While meticulous and regular system and data backups are crucial for recovery, the damage from a ransomware attack may go far beyond a restore operation. The integrity of affected devices will require extensive and expensive forensic analysis at scale in operations technology environments. While executive orders and guidelines from government agencies are timely and well intentioned, the cybersecurity industry lacks the resolve to address the root cause head-on without return on investment justified in monetary terms.

Supply chain protection is not a cost center

Detection, prevention and forensic analysis is a multi-billion-dollar industry today, but hardening devices and supply chain protection is still perceived (wrongly) as a cost center by device manufacturers, and there is no regulation to motivate innovation. Cyber protection must begin at the factory and persist in the field throughout the operational life cycle of the device. Cyberattacks target devices for data, not users. The user is merely the carbon.

Breaches happen because CISOs are willing to take risks with outdated checklists and input-centric controls for multi-layer defense that the attackers are well versed in. Attackers possess the will and resources to evade detection, persist, propagate laterally and take control of systems.

If you are truly protecting your devices, what are you trying to detect on your network? If you are wearing a raincoat, why do you need an umbrella? You cannot fix a problem on the device with a patch on the network. It’s convenient, but the wrong solution, which only kicks the cyber can down the road. The hackers are professionals who exploit:

  • Cracked passwords of a contractor or gullible employee.
  • Obscure and insecure servers on the network with unprotected domain user or service accounts.
  • Remote access over VPN through a compromised supply chain vendor’s network and/or system.
  • Inadequate firewall capabilities to block encrypted command and control beacons (benign dial-home messages). It is abundantly clear that zero-day threat intelligence is inadequate and achieving the objective of a zero-trust architecture, beyond slogans, requires investment and commitment.

Call to action for device manufacturers

What does this mean for the cybersecurity industry? Connecting unprotected devices aggravates the problem.
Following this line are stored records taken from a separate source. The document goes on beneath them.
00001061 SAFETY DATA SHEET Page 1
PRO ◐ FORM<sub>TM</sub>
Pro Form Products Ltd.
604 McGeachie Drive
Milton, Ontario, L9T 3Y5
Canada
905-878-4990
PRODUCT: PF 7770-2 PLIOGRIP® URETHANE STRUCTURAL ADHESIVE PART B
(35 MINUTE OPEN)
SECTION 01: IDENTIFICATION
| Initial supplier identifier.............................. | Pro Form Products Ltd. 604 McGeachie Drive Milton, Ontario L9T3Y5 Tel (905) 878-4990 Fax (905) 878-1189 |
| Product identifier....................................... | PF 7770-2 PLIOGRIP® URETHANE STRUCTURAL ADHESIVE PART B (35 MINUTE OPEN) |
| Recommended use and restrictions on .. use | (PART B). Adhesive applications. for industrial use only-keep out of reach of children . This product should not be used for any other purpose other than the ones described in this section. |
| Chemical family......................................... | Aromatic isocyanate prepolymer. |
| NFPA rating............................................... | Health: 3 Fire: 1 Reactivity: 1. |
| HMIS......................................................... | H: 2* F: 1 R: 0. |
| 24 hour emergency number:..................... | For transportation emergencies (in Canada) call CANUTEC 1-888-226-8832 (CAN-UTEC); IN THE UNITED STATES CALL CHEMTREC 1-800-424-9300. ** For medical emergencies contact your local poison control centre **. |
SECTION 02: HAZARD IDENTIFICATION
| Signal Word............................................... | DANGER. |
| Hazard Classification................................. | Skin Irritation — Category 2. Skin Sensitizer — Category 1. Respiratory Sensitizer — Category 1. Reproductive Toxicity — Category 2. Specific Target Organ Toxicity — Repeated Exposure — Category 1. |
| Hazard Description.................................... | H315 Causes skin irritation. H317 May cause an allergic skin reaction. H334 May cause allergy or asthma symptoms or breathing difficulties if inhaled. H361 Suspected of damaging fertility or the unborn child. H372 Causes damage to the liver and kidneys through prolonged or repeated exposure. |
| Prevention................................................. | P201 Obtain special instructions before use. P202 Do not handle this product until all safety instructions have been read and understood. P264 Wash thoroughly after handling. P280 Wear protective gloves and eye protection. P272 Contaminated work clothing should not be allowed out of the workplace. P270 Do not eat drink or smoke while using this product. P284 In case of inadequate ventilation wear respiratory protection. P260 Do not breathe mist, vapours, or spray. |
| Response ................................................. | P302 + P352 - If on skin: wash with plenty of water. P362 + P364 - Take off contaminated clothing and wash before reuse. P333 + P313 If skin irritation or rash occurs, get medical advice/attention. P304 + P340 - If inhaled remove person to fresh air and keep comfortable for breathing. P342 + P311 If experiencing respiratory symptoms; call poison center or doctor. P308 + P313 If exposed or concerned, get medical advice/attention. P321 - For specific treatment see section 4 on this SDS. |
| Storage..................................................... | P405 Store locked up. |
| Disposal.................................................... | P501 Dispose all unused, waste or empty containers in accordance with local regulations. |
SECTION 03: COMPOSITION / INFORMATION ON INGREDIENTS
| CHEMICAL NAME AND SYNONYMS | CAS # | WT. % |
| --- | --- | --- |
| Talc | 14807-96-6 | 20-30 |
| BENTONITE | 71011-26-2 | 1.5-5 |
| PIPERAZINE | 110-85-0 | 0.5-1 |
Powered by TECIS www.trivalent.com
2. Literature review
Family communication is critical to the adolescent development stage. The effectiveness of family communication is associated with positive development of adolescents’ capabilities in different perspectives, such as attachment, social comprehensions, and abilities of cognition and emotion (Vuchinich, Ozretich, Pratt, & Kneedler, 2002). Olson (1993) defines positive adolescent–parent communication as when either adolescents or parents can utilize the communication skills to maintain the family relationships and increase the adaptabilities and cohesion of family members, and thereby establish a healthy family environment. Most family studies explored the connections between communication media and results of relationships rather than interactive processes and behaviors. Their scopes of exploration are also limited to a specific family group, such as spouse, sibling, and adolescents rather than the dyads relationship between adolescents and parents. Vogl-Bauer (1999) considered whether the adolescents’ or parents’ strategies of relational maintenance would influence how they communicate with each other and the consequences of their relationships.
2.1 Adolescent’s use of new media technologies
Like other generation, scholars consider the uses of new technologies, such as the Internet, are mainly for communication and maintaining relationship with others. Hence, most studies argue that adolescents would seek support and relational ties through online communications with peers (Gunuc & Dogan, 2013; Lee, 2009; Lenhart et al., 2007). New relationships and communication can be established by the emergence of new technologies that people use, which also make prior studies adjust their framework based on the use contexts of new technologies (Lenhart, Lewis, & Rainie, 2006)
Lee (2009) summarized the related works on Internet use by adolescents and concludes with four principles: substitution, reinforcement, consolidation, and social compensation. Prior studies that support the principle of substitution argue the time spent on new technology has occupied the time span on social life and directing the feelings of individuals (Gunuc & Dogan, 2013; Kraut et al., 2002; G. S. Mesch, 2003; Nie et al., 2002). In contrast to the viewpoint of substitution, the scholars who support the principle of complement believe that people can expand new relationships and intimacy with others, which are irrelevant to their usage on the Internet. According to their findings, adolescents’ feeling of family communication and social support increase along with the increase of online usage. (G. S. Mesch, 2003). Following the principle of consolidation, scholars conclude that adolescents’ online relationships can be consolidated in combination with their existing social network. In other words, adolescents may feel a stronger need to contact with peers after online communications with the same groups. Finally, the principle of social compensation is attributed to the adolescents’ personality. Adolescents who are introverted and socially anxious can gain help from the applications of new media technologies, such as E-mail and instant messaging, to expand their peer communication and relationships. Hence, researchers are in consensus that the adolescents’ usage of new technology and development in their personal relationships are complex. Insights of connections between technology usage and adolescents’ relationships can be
The cybercrime cottage industry has evolved over the years into a strategic cyber war by nation-state actors and a cybercrime syndicate that has mastered the art of capturing cyber hostages for ransom and profit at scale. Software developer kits and help desks on the dark web are empowering operatives across the globe — with no track and trace or punitive actions as deterrence. This is a call to action for device manufacturers and managed security service providers to serve as the first responders and protect cyberspace.

Though digital transformation has been a buzzword for several years, CISOs and product security architects have been, sadly, ineffective in championing the cause of device transformation that will begin the passage to digital transformation. While silicon chipset vendors have stepped up with security innovations, the trust chain has failed to effectively bubble up the stack to the device platform, line-of-business applications, and supply chain ecosystem of cyber-vulnerable services.

Protecting the cyber fabric of software-defined edge gateways and the plurality of connected brownfield and greenfield devices will require a high-spirited and collaborative effort with strategic partnerships between innovators and thought leaders in the device industry.